Yan built the first quantum gas microscope for ultracold molecules and uses programmable tweezer arrays of fermionic atoms and dipolar molecules to realize custom quantum many-body Hamiltonians (Hubbard and spin models) with single-site resolution. This is primarily a quantum-simulation platform rather than a sensing one, so it is kept as an unpreferred/borderline entry; the same site-resolved tweezer/microscope toolkit underlies emerging proposals for distributed tweezer-array quantum sensors, which is the basis for inclusion.
Uses MBE thin-film growth combined with equilibrium and non-equilibrium ARPES to sense electronic structure at material interfaces. Directions: (1) non-equilibrium photoemission (tr-ARPES) to map ultrafast electron dynamics in topological and superconducting materials; (2) MBE engineering of interfacial superconductivity and topological orders at oxide and chalcogenide interfaces; (3) light-induced phase transitions probed by ultrafast ARPES as a sensing modality for correlated electron dynamics.
Yang's experimental physical chemistry lab designs new instrumentation to track single proteins, nanoparticles, and other emitters in three dimensions in real time within complex, heterogeneous environments, including a recent time-gated two-photon platform for high-speed 3D single-particle tracking. His group applies these single-molecule tracking and orientation-resolved imaging tools to protein conformational dynamics, functional nanostructures, and active-matter systems.
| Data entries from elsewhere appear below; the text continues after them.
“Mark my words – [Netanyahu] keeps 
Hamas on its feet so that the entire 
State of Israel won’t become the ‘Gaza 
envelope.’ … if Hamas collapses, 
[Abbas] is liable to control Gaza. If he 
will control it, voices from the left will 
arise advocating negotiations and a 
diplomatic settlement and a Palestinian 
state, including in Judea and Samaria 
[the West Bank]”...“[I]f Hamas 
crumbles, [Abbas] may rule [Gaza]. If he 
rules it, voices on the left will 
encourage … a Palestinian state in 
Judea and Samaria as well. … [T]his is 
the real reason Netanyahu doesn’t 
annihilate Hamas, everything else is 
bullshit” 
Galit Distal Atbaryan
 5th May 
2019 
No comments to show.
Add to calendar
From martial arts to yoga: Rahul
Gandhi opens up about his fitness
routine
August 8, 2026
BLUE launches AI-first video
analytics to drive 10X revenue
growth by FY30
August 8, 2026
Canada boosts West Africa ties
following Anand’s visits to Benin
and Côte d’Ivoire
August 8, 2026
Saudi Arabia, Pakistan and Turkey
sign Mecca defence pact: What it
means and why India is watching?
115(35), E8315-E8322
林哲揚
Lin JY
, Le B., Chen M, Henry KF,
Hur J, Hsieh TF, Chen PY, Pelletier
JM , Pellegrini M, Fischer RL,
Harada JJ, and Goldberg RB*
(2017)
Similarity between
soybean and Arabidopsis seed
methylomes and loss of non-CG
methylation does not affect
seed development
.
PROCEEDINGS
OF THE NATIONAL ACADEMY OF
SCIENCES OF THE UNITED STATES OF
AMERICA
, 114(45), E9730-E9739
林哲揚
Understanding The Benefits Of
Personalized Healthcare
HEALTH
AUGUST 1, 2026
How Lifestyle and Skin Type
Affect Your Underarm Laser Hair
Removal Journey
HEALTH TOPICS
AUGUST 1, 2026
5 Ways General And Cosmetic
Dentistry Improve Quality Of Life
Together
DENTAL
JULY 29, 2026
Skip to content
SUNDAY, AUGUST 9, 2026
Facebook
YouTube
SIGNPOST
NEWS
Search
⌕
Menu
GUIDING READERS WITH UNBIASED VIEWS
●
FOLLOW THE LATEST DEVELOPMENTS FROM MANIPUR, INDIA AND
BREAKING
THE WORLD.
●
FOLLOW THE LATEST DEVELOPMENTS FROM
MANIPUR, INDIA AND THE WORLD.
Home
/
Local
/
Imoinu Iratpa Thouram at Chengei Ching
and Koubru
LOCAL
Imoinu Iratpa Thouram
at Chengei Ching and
Yang works on the systems-level physics of silicon spin qubits: operating qubits at elevated temperatures (above one kelvin, where cryo-CMOS control electronics can be co-integrated), valley and spin-orbit engineering, and the electrical control of spin qubits without micromagnets. The 'hot qubit' programme in particular is an engineering argument about where the classical/quantum boundary should sit in a real machine. Positioned against the established body of NV-ensemble quantum sensing work β DEER, nanoscale NMR and T1 relaxometry protocols operating at pT/sqrt(Hz) field sensitivity β raising the operating temperature of a spin sensor while preserving coherence is the same trade a pT/sqrt(Hz) NV ensemble makes implicitly by working at room temperature; Yang's work is the silicon community's attempt to buy back some of that convenience. Borderline inclusion β this is quantum computing rather than sensing β retained under the inclusive rubric.
Yang's group integrates optics and computation for biomedical imaging - Fourier ptychographic and lensless coded-ptychography microscopy for high-resolution wide-field imaging, and wavefront-shaping/time-reversal methods to focus light through scattering tissue for deep-tissue imaging and transcranial sensing. For context, this complements the established paradigm of NV-diamond ensemble magnetometry (Hahn-echo/DEER, nanoscale NMR, T1 relaxometry) operating near pT/βHz sensitivity.